MARKET WRAP FROM THE DAY BEFORE
Due to the Labor Day holiday in the US, most markets were quiet on Monday. The Chinese Caixing services report was released in the morning, a flurry of economic news that led to a rise in trading activity yesterday. The improved ISM manufacturing number from last week, the service sector is still contracting. This caused risk currencies to decline during the Asian session, but it wasn't domestic demand rose.
After then, the Reserve Bank of Australia convened its meeting, which ultimately caused the Aussie to fall by about 100 pip. There were no surprises from the maintained 4.10% for a third consecutive meeting, defying expectations in the markets that they would increase rates further.
However, the production drop output by significant OPEC+ players was the day's. According to Saudi Arabia, production will be 9 million barrels per day in October, November, and December.
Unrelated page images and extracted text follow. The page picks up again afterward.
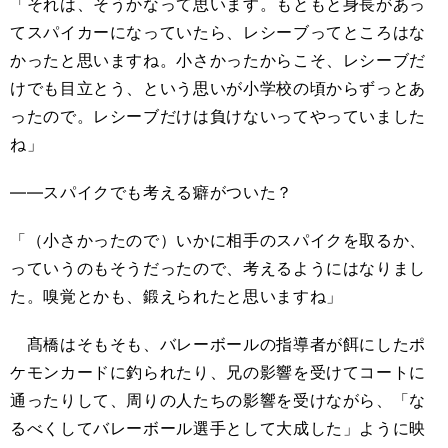
「それは、そうかなって思います。もともと身長があっ
てスパイカーになっていたら、レシーブってところはな
かったと思いますね。小さかったからこそ、レシーブだ
けでも目立とう、という思いが小学校の頃からずっとあ
ったので。レシーブだけは負けないってやっていました
ね」
――スパイクでも考える癖がついた？
「（小さかったので）いかに相手のスパイクを取るか、
っていうのもそうだったので、考えるようにはなりまし
た。嗅覚とかも、鍛えられたと思いますね」
髙橋はそもそも、バレーボールの指導者が餌にしたポ
ケモンカードに釣られたり、兄の影響を受けてコートに
通ったりして、周りの人たちの影響を受けながら、「な
るべくしてバレーボール選手として大成した」ように映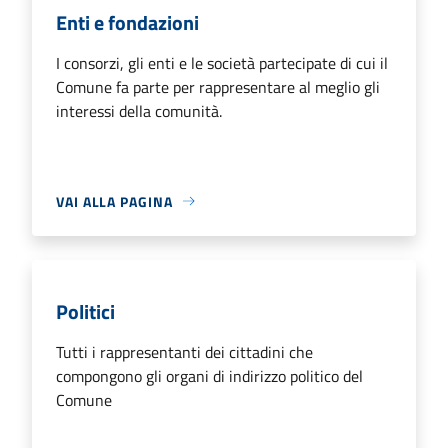
Enti e fondazioni
I consorzi, gli enti e le società partecipate di cui il
Comune fa parte per rappresentare al meglio gli
interessi della comunità.
VAI ALLA PAGINA
Politici
Tutti i rappresentanti dei cittadini che
compongono gli organi di indirizzo politico del
Comune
Russian official Novak then made that through the end of 2023, oil exports would be reduced by 300,000 barrels per day. That caused Oil to rise by about $2, and be going back toward $90.
MARKET EXPECTATIONS TODAY
Australia's GDP report comes out today. The Australian economy grow by 0.3% in Q2 following yesterday's RBA meeting, albeit there are negative risks. Similar to yesterday's move after the RBA, a miss would send the AUD on another negative run lower for at least 100 pips.
The Euro is expected to suffer further from predicted declines in German factory orders and retail sales from the Eurozone. Later, the Canadian trade balance will be released ahead of the Bank of Canada meeting. As Canadian inflation slows, the BOC maintain rates at 5.0% while maintaining a slightly dovish stance, which would be bullish for the USD/CAD.
The day will end with the US ISM Services PMI. In August, they are predicted to slow down even further, from 52.7 points to 52.5 points, the markets are worried about a worse miss. That would put an end to the last vestige of the FED raising rates, which would be negative for the USD.
UPDATE ON FOREX SIGNALS
As US traders returned from the bank holiday weekend and more trades were opened, the volatility increased yesterday. Since there were a few reversals occurring, there were a total of six trading signals that closed; four of them hit the take and two of them hit the stop loss target.
GOLD BREAKS LESS THAN THE 200 SMA
Gold changed over the past two weeks after being optimistic for August but then turning pessimistic. In the beginning, the cost momentarily fell below $1,900. However, as buyers returned to the market, this negative attitude resulted in a more upbeat forecast for Gold, reaching $1,953 by Friday afternoon. After running, the price has been falling ever since.
On the H4 chart, Gold appears to be moving lower right now after becoming overbought earlier. The 200 SMA (purple), which was breached yesterday by sellers, hence the outlook for Gold bearish.
WTI OIL BOOKING PROFITABLE
A reduction in oil production that will last through the end of the year has been announced by Saudi Arabia. For the months of October, November, and December, lower their daily production to 9 million barrels. Russia to reduce its production too.
Alexander Novak, the deputy prime minister of Russia, stated last week that his country intended to cut its oil production by 300,000 barrels per day. These news have caused the price of crude oil to increase by about $2, reaching a price above $87.50 per barrel, which met the take profit target for our buy Oil signal.
Disclaimer:
The views in this article only represent the author's personal views, and do not constitute investment advice on this platform. This platform does not guarantee the accuracy, completeness and timeliness of the information in the article, and will not be liable for any loss caused by the use of or reliance on the information in the article.